The ERC, however, said that the import cost of refined petroleum varied from that of crude, hence the disparity.

Kenya buys refined petroleum products after its sole refinery in Mombasa was closed in September 2013, denying the country the full benefits of the lower crude oil prices.

ERC director-general Joseph Ng’ang’a said the import cost of super petrol fell by 4.32 per cent per tonne of the consignment last month, diesel by 7.63 per cent while kerosene import cost fell by 17.05 per cent.

Kerosene, used by low-income homes for cooking and lighting, has dropped by the biggest margin of Sh7.14 to Sh46.13 a litre.

READ: Disappointment for motorists as fuel prices fall only marginally

The shilling in the review period shed 0.03 per cent to the US dollar —the currency in which the purchases are made in the global market.

Diesel users were, however, denied bigger pump price cuts after the higher excise tax that came into effect last month was captured.

“This review has now fully taken into consideration the increase in excise duty of Sh2.061 per litre on diesel which became effective on December 1, 2015,” the ERC said in a statement.

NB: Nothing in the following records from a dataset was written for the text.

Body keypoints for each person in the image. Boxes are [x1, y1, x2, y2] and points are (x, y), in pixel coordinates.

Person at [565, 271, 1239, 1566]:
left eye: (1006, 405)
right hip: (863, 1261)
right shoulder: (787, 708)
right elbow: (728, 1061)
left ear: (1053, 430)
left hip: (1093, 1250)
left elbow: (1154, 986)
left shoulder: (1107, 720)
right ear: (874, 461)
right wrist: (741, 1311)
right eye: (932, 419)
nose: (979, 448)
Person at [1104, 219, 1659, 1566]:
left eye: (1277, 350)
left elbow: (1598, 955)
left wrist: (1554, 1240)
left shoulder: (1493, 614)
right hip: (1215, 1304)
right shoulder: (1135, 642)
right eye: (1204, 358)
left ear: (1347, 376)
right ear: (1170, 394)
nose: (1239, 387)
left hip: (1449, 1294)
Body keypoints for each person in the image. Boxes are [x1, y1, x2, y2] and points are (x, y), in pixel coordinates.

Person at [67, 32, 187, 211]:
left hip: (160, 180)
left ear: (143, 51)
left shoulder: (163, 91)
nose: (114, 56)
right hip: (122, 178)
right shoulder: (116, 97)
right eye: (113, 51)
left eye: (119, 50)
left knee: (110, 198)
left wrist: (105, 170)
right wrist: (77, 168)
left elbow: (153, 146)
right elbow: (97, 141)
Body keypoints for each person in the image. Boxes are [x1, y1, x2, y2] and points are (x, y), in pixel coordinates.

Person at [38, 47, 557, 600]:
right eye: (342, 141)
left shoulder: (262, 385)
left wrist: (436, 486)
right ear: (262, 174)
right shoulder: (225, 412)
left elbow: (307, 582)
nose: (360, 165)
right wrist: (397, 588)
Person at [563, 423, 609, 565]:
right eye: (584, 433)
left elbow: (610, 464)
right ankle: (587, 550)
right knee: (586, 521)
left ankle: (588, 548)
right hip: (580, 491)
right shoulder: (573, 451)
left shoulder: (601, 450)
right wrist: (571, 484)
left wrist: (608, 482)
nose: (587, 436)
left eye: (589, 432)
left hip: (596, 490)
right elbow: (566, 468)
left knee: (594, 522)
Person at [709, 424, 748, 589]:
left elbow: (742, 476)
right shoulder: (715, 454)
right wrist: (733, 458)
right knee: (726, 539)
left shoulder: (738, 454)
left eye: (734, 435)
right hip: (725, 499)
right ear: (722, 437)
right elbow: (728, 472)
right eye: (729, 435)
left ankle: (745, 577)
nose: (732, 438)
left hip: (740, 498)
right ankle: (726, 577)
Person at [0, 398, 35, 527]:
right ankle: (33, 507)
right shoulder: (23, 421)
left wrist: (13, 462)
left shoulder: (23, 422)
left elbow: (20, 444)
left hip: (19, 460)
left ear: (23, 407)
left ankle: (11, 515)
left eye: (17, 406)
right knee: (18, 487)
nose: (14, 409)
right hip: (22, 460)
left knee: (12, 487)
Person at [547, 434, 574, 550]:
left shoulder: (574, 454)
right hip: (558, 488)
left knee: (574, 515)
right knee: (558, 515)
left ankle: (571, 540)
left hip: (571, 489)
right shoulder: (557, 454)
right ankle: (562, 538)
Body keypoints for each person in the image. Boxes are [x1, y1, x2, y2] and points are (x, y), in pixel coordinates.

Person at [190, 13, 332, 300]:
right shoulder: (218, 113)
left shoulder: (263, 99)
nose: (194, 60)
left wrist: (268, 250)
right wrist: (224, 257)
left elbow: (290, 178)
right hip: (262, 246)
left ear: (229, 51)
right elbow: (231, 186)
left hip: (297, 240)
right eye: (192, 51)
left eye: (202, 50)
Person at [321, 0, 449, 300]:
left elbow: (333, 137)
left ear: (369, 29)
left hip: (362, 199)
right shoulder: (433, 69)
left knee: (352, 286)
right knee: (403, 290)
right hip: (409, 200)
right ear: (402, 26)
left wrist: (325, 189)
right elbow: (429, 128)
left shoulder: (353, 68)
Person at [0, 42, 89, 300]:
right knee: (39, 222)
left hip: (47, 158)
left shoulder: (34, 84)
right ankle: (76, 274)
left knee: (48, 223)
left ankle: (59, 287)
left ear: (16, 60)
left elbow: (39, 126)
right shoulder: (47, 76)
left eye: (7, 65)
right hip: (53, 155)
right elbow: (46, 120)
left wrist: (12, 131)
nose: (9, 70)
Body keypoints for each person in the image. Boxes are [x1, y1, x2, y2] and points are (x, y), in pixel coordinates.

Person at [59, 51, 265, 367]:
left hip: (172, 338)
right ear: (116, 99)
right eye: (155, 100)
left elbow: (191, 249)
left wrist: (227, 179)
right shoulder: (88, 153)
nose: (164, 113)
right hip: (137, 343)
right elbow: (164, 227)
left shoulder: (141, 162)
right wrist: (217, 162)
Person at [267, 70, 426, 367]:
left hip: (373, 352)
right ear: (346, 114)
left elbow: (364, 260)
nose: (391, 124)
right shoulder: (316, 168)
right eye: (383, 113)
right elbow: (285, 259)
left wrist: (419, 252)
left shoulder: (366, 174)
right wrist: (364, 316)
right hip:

Consumers and the World Bank have in the recent past faulted the ERC’s monthly pricing of petroleum, arguing that price controls have denied consumers full benefits of the plummeting crude prices.

Manufacturers had also expected deep price cuts, especially on diesel that is predominantly used to power industries — lowering production costs and sharpening their competitive edge in regional markets.

Mr Mutoro insisted that the ERC’s price setting mechanism favoured oil marketers at the expense of consumers and should be reviewed or stopped.

The energy sector regulator started controlling fuel prices in December 2010 to shield consumers from cartel-like behaviour in the petroleum retail market.

But consumers have more recently complained that the controls are being used to block them from enjoying the fruits of a competitive market.
Petroleum prices have a bearing on inflation because they affect operation and production costs of manufacturing, agriculture and transport.

Producers often respond to the cost movements by adjusting retail prices of their products and services.

Lower prices will help tame inflation, which shot past the government’s preferred ceiling of 7.5 per cent to stand at 8.01 per cent in December.

Global forecasts show crude prices will this year stay below the current 12-year low of $30 a barrel, driven by oversupply and cooling demand.

Cheap oil helped cut Kenya’s import bill 4.4 per cent to Sh1.2 trillion between January and October last year, offering much-needed support to the shilling and cushioning consumers from a steep rise in commodity prices.

The commodity accounts for about a fifth of the country’s import bill.

READ: Lower oil prices set to ease Kenya’s import bill in 2016

The World Bank holds that cheaper oil prices could help power growth but has faulted the ERC’s price caps for being high compared to global trends.

Mr Mutoro reckons that petroleum prices should be left to the market forces of demand and supply.

The ERC has insisted its reviews are transparent and guided by global prices and forex exchange.

The regulator says it uses Platts — a US-based source of global oil information — to benchmark local prices for refined petroleum as opposed to crude prices.

This is because Kenya imports all its refined petroleum following the closure of the country’s only refinery, the Kenya Petroleum Refineries Ltd, in September 2013, denying the country the full benefits of the lower crude oil prices.

Fuel attracts multiple charges which consumers pay for at the retail pump.

Excise duty on petrol is Sh19.89 a litre while the levy on diesel is Sh10.3. kerosene is zero-rated. Petrol and diesel also attract a road levy charge of Sh12 a litre that is not applied to kerosene.

Added to the fuel charges are profit margins for oil marketers, which the ERC has set at Sh7 a litre for wholesale and Sh3.89 for retail.